#### Task objective
Print the entries exactly; no image belongs in the copy.

Stored data
== Segment start ==

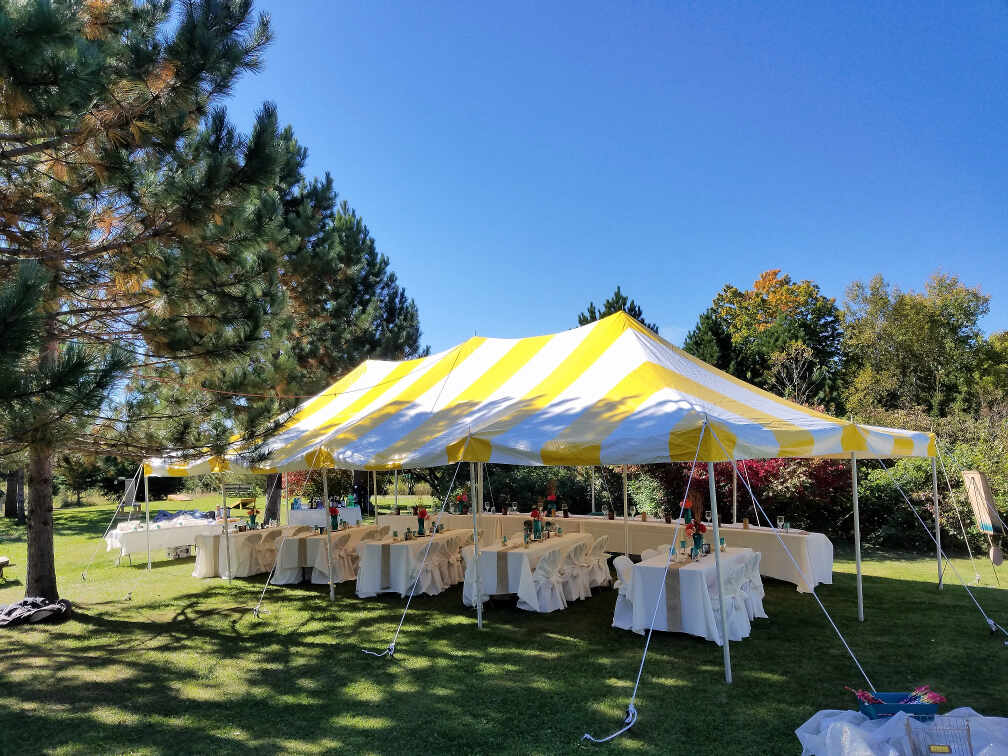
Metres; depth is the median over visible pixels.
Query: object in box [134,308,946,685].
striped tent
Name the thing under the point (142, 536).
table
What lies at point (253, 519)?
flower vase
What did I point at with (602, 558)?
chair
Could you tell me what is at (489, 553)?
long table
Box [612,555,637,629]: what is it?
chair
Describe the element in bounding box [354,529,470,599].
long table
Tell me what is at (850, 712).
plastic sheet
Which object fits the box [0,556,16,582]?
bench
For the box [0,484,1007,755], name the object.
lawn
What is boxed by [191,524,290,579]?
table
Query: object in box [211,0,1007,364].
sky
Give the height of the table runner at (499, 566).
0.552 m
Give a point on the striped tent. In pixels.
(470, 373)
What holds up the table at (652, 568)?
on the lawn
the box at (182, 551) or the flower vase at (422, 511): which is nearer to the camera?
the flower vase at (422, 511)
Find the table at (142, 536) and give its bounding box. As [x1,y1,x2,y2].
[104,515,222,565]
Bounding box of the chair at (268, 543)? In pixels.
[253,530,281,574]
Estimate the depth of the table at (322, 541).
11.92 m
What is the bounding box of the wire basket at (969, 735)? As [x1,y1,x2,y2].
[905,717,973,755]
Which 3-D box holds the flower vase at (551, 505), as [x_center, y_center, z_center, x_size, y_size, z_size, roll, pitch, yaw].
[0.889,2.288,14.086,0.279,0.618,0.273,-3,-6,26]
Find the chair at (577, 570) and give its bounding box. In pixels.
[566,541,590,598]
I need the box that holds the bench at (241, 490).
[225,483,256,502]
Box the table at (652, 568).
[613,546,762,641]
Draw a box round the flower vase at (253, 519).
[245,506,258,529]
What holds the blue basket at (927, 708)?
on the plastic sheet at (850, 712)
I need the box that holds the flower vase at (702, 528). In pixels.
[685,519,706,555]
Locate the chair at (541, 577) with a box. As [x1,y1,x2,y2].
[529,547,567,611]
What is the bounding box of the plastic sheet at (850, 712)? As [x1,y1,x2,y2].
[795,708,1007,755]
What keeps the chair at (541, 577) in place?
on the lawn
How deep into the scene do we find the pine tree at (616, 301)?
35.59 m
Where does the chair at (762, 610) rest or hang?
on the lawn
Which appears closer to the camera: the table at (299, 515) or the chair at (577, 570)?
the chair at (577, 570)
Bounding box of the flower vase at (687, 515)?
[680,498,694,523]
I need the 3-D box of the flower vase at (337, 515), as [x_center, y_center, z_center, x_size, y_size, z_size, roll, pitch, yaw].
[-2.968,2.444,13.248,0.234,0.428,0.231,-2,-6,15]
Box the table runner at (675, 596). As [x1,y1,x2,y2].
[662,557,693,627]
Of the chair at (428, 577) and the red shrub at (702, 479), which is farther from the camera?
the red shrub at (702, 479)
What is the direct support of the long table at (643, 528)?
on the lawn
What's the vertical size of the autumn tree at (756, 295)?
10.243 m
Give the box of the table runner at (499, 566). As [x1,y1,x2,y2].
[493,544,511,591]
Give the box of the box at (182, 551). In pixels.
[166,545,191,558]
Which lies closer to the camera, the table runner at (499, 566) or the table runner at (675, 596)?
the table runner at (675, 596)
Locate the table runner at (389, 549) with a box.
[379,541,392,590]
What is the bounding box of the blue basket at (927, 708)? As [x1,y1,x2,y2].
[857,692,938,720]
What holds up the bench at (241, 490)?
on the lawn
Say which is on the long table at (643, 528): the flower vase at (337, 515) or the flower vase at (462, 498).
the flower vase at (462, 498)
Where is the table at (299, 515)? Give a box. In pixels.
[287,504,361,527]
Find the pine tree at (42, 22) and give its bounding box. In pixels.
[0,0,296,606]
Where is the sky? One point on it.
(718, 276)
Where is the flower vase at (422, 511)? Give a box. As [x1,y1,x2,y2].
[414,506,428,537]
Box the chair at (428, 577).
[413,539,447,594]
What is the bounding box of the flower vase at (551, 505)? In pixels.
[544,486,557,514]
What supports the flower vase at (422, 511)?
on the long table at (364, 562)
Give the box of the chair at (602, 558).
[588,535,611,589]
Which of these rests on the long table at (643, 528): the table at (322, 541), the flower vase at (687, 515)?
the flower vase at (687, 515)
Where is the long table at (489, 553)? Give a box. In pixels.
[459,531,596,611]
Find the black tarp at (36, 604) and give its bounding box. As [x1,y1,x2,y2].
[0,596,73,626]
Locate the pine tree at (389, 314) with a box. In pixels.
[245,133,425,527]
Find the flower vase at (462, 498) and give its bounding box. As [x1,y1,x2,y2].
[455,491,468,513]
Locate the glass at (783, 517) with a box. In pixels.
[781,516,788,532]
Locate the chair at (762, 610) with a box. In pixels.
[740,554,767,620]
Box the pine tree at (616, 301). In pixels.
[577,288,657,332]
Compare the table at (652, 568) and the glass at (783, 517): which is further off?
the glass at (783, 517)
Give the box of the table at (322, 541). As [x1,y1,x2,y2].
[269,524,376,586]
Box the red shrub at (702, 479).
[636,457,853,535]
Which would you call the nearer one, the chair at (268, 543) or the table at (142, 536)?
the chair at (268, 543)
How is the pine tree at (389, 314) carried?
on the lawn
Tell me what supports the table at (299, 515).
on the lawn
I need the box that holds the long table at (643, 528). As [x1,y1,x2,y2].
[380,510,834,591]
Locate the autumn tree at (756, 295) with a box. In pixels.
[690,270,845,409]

== Segment end ==

#### The answer
Metres; depth is the median over visible pixels.
Query: object in box [134,308,946,685].
striped tent
Name the thing under the point (142, 536).
table
What lies at point (253, 519)?
flower vase
What did I point at with (602, 558)?
chair
Could you tell me what is at (489, 553)?
long table
Box [612,555,637,629]: what is it?
chair
Describe the element in bounding box [354,529,470,599].
long table
Tell me what is at (850, 712).
plastic sheet
Which object fits the box [0,556,16,582]?
bench
For the box [0,484,1007,755], name the object.
lawn
What is boxed by [191,524,290,579]?
table
Query: object in box [211,0,1007,364].
sky
Give the height of the table runner at (499, 566).
0.552 m
Give a point on the striped tent. In pixels.
(470, 373)
What holds up the table at (652, 568)?
on the lawn
the box at (182, 551) or the flower vase at (422, 511): which is nearer to the camera?
the flower vase at (422, 511)
Find the table at (142, 536) and give its bounding box. As [x1,y1,x2,y2].
[104,515,222,565]
Bounding box of the chair at (268, 543)? In pixels.
[253,530,281,574]
Estimate the depth of the table at (322, 541).
11.92 m
What is the bounding box of the wire basket at (969, 735)? As [x1,y1,x2,y2].
[905,717,973,755]
Which 3-D box holds the flower vase at (551, 505), as [x_center, y_center, z_center, x_size, y_size, z_size, roll, pitch, yaw].
[0.889,2.288,14.086,0.279,0.618,0.273,-3,-6,26]
Find the chair at (577, 570) and give its bounding box. In pixels.
[566,541,590,598]
I need the box that holds the bench at (241, 490).
[225,483,256,502]
Box the table at (652, 568).
[613,546,762,641]
Draw a box round the flower vase at (253, 519).
[245,506,258,529]
What holds the blue basket at (927, 708)?
on the plastic sheet at (850, 712)
I need the box that holds the flower vase at (702, 528). In pixels.
[685,519,706,555]
Locate the chair at (541, 577) with a box. As [x1,y1,x2,y2].
[529,547,567,611]
What is the bounding box of the plastic sheet at (850, 712)? As [x1,y1,x2,y2].
[795,708,1007,755]
What keeps the chair at (541, 577) in place?
on the lawn
How deep into the scene do we find the pine tree at (616, 301)?
35.59 m
Where does the chair at (762, 610) rest or hang?
on the lawn
Which appears closer to the camera: the table at (299, 515) or the chair at (577, 570)?
the chair at (577, 570)
Bounding box of the flower vase at (687, 515)?
[680,498,694,523]
I need the 3-D box of the flower vase at (337, 515), as [x_center, y_center, z_center, x_size, y_size, z_size, roll, pitch, yaw].
[-2.968,2.444,13.248,0.234,0.428,0.231,-2,-6,15]
Box the table runner at (675, 596). As [x1,y1,x2,y2].
[662,557,693,627]
Of the chair at (428, 577) and the red shrub at (702, 479), which is farther from the camera?
the red shrub at (702, 479)
What is the direct support of the long table at (643, 528)?
on the lawn
What's the vertical size of the autumn tree at (756, 295)?
10.243 m
Give the box of the table runner at (499, 566). As [x1,y1,x2,y2].
[493,544,511,591]
Give the box of the box at (182, 551). In pixels.
[166,545,191,558]
Which lies closer to the camera, the table runner at (499, 566) or the table runner at (675, 596)?
the table runner at (675, 596)
Locate the table runner at (389, 549) with a box.
[379,541,392,590]
What is the bounding box of the blue basket at (927, 708)? As [x1,y1,x2,y2].
[857,692,938,720]
What holds up the bench at (241, 490)?
on the lawn
Say which is on the long table at (643, 528): the flower vase at (337, 515) or the flower vase at (462, 498).
the flower vase at (462, 498)
Where is the table at (299, 515)? Give a box. In pixels.
[287,504,361,527]
Find the pine tree at (42, 22) and give its bounding box. In pixels.
[0,0,296,606]
Where is the sky? One point on it.
(718, 276)
Where is the flower vase at (422, 511)? Give a box. As [x1,y1,x2,y2].
[414,506,428,537]
Box the chair at (428, 577).
[413,539,447,594]
What is the bounding box of the flower vase at (551, 505)? In pixels.
[544,486,557,514]
What supports the flower vase at (422, 511)?
on the long table at (364, 562)
Give the box of the chair at (602, 558).
[588,535,611,589]
Which of these rests on the long table at (643, 528): the table at (322, 541), the flower vase at (687, 515)?
the flower vase at (687, 515)
Where is the long table at (489, 553)? Give a box. In pixels.
[459,531,596,611]
Find the black tarp at (36, 604) and give its bounding box. As [x1,y1,x2,y2].
[0,596,73,626]
Locate the pine tree at (389, 314) with a box. In pixels.
[245,133,425,527]
Find the flower vase at (462, 498) and give its bounding box. As [x1,y1,x2,y2].
[455,491,468,513]
Locate the glass at (783, 517) with a box. In pixels.
[781,516,788,532]
Locate the chair at (762, 610) with a box. In pixels.
[740,554,767,620]
Box the pine tree at (616, 301). In pixels.
[577,288,657,332]
Compare the table at (652, 568) and the glass at (783, 517): which is further off?
the glass at (783, 517)
Give the box of the table at (322, 541). As [x1,y1,x2,y2].
[269,524,376,586]
Box the red shrub at (702, 479).
[636,457,853,535]
Which would you call the nearer one, the chair at (268, 543) or the table at (142, 536)?
the chair at (268, 543)
How is the pine tree at (389, 314) carried?
on the lawn
Tell me what supports the table at (299, 515).
on the lawn
I need the box that holds the long table at (643, 528). As [x1,y1,x2,y2].
[380,510,834,591]
Locate the autumn tree at (756, 295) with a box. In pixels.
[690,270,845,409]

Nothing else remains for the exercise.